I hang hope on Groen’s response to his own question: “Why not?” he asks. Groen refuses any sort of circumstantial despair, and refuses to tack the sails of hope to the winds of culture. Instead, his hope and goals are pegged to the winds of the Spirit: “Even in unfavourable circumstances, however, one can witness to the truth; and this continuous witness itself is already a real application and a powerful practice. To preach justice while injustice continues is not superfluous; and the words of him who stands up to the omnipotent tyrant are not lost because he himself suffers the consequences of his commendable candour.”

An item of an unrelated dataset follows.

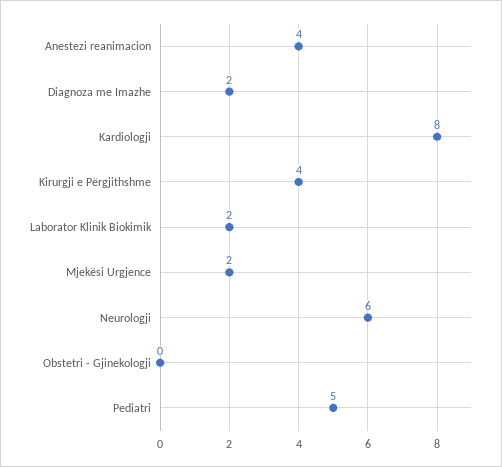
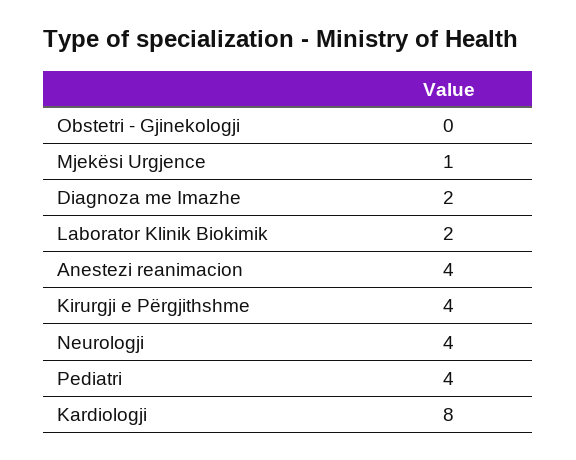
Mjekësi Urgjence: 2 -> 1
Neurologji: 6 -> 4
Pediatri: 5 -> 4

We can learn a lot from Groen van Prinsterer’s unapologetic witness and undiminished hope. Indeed, we should be emulating it. Our hope is not indexed to what seems likely in the world around us. In one of his early stories, John Updike observes: “In Manhattan, Christianity is so feeble its future seems before it.” Why not? Who’s to say? History is neither a straight line of socalled progress nor an inevitable decline. The Spirit blows where it will, and we might be surprised to find a society that is more open to the gospel precisely if and because it endures the claustrophobic intolerance of a “secular” society.